→ Text section:
◇ ◇ ◇ ◇ ◇ ◇ ◇

Charting the Unknown

How Computer Mapping at Harvard Became GIS

By Nick Chrisman

2006

This review is a bit like a post-modern piece of art, dangerously self-referential, but, hopefully, also 'true'.

I chose to work in the field of GIS, Geographic Information Services, shortly after completing a Senior Thesis on the subject of Higher Education and Economic Development. I chose the field upon becoming aware of some of the, uh, public-private 'business' practices around the economic development career track - I think a good choice, especially as I'd already had some exposure to the GIS field through government land use internships.

I wasn't actually aware that the software package I worked the most with, ESRI's ArcGIS, was a product of the same factors, and place, I studied as an Undergraduate. A such I found this book particularly interesting. This, also, is the first bit of dangerous self-reference.

The author, Nick Chrisman, was one of two GIS professors at the University of Washington Department of Geography a program I attended for a year - so this made it doubly dangerous, but also multiplied the personal attraction of this book.

Chrisman was on a sabbatical the year I was there, curiously at MIT, the number one computer economic development education engine in Mass.

Worse though was the fact that the chair of this department, Bill Beyers, was the leading academic on local economic development subjects (which the Econ department wouldn't touch).

I was hoping to be able to continue my economic development work academically while also furthering my professional credentials and skills. In retrospect what happened was the chair of the department freaked out and pulled a pre-emptive Nifong type attack on my credibility, destroying the economic development of my career and spreading the weaknesses of economic development into the field of GIS.

Dangerously, this provided me with an answer to some of the problems I discovered in my research, but that's another story. Beyers would go on to himself address the subject of high tech and economic development in higher education - I wouldn't call it plagiarism - but, rather, a supreme example of the stupid criminal - repeating the same mistake I discovered in research and spreading it in Washington State, rather than actually consulting a qualified expert on the subject.

The end result of this may well have been the complete corruption of much of the University of Washington.

As I said, dangerously self-referential, but still, true.

Chrisman seems to like Beyers - and he is, or rather, was, a well intentioned individual. He cites Beyers favorably in talking about the UW, but completely ignores the name of his fellow GIS instructor, Tim Nyerges. The best conclusion about what Beyers is about came to me from the Geography Demographer Richard Morrill. Like Beyers Morrill was also engaged in the outside world, but, unlike Beyers, he did it all for free.

We talked about this in the context of my career and he warned me about the risks of trying to make money from the personal knowledge of observing how Beyers ended up getting 'owned' by the legal forces that control public private partnerships locally. I think they are still friends, but Morrill, and adviser of mine, would resign from the UW within a year of my incident.

◇ ◇ ◇ ◇ ◇ ◇ ◇

→ Records drawn from a collection:
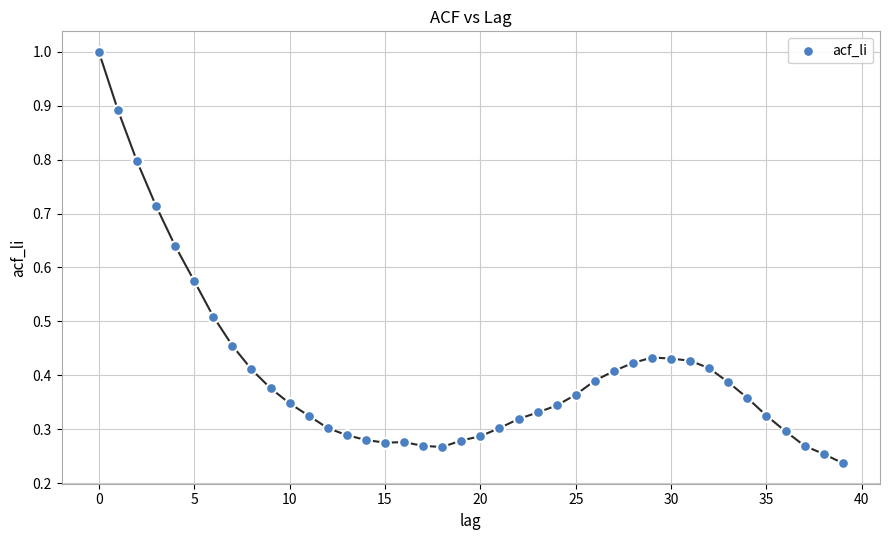

What is the range of Y values (max minus min)?

0.8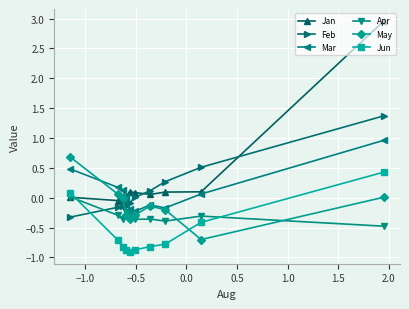

Which series has the largest total across all categories?

Jan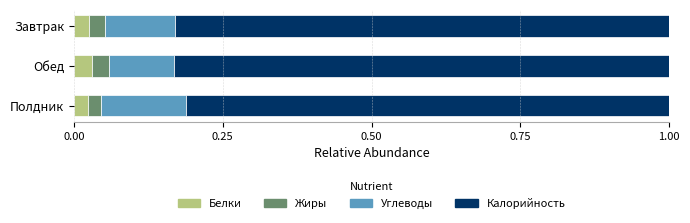

What is the total value across all series at Завтрак?

1.0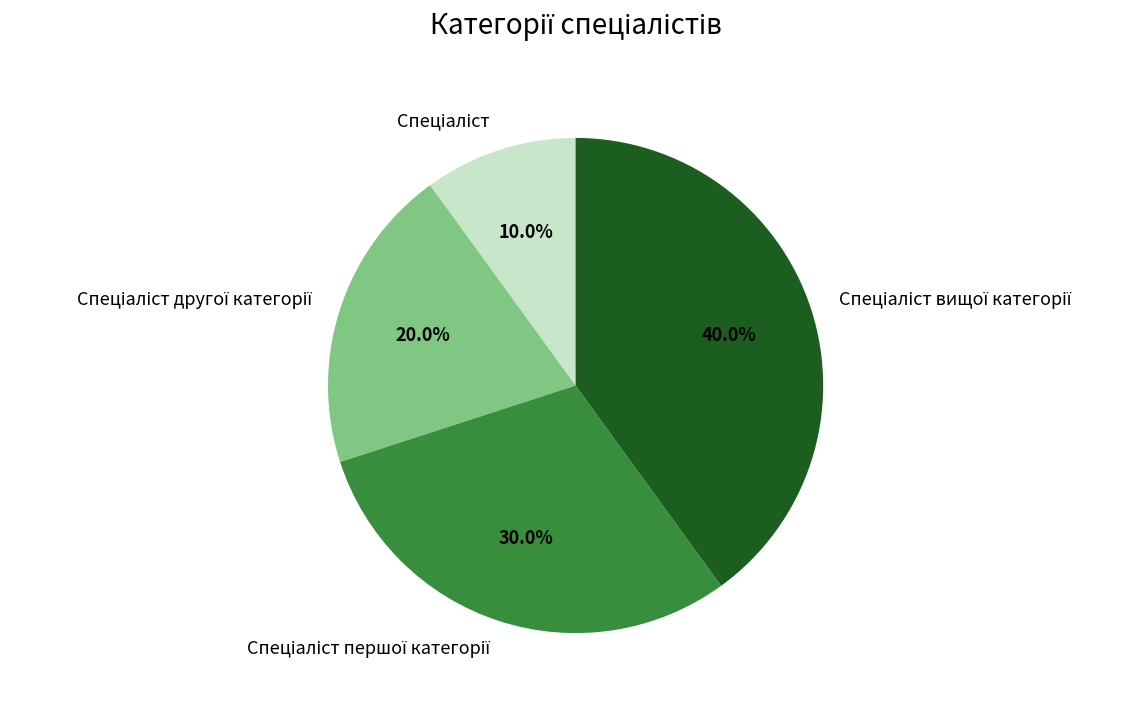

Does any single category account for the majority?

No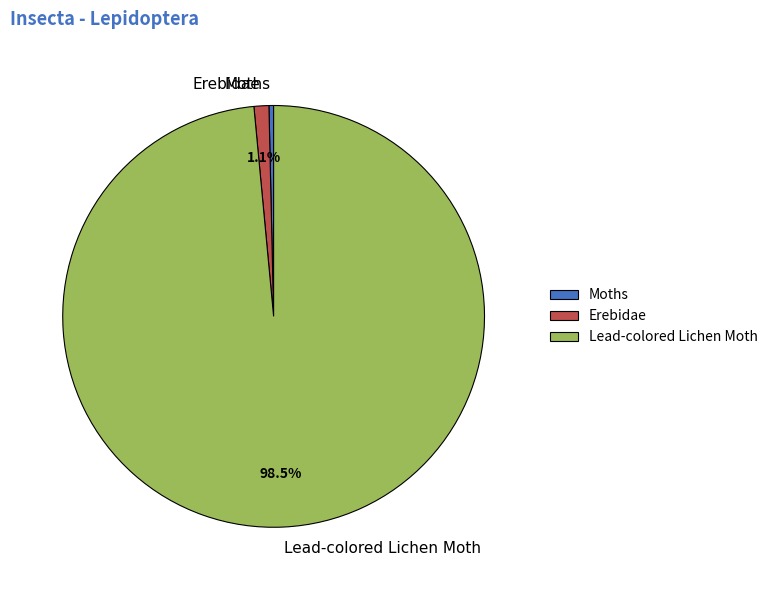

Rank the categories by value from highest to lowest.

Lead-colored Lichen Moth, Erebidae, Moths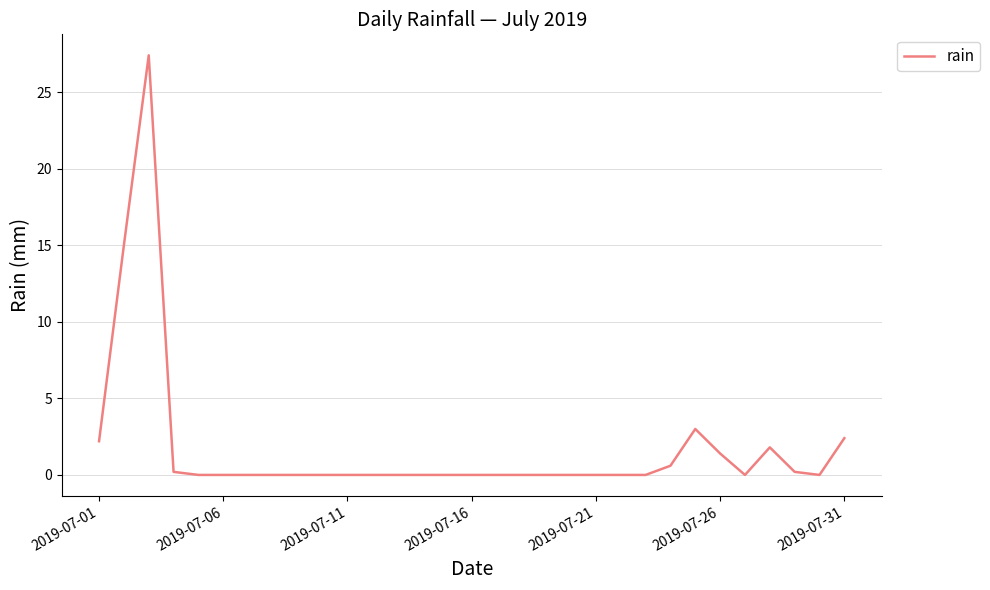

What is the maximum value shown in the chart?

27.4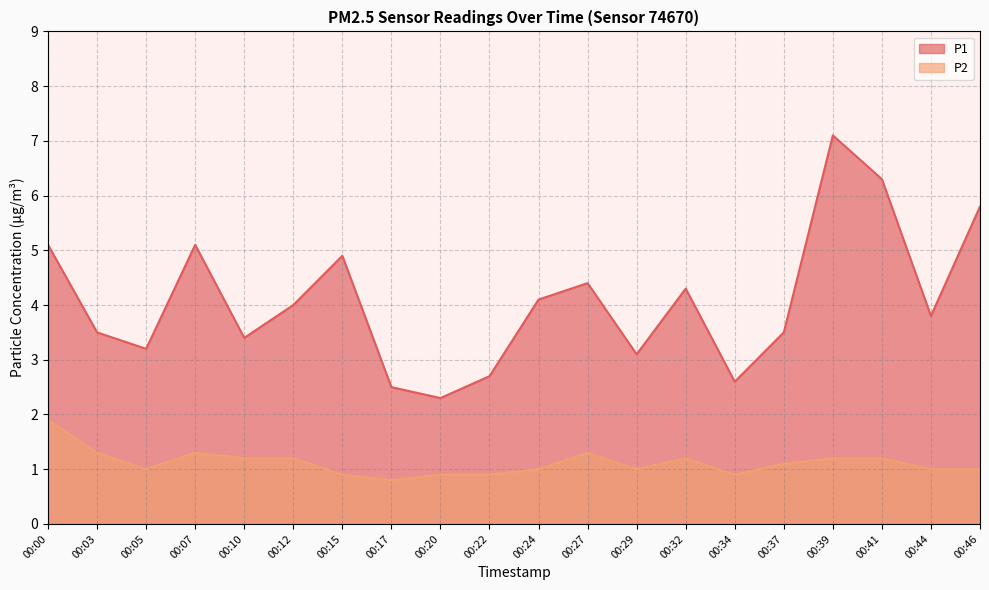

What is the average value of the P1 series?

4.1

◇ ◇ ◇ ◇ ◇ ◇ ◇

→ Exercise requirements: Repeat the passage of the book review from "The end result" up to and including "all for free.", word for word. The listing is separate material, apart from the book review.

→ Task answer:
The end result of this may well have been the complete corruption of much of the University of Washington.

As I said, dangerously self-referential, but still, true.

Chrisman seems to like Beyers - and he is, or rather, was, a well intentioned individual. He cites Beyers favorably in talking about the UW, but completely ignores the name of his fellow GIS instructor, Tim Nyerges. The best conclusion about what Beyers is about came to me from the Geography Demographer Richard Morrill. Like Beyers Morrill was also engaged in the outside world, but, unlike Beyers, he did it all for free.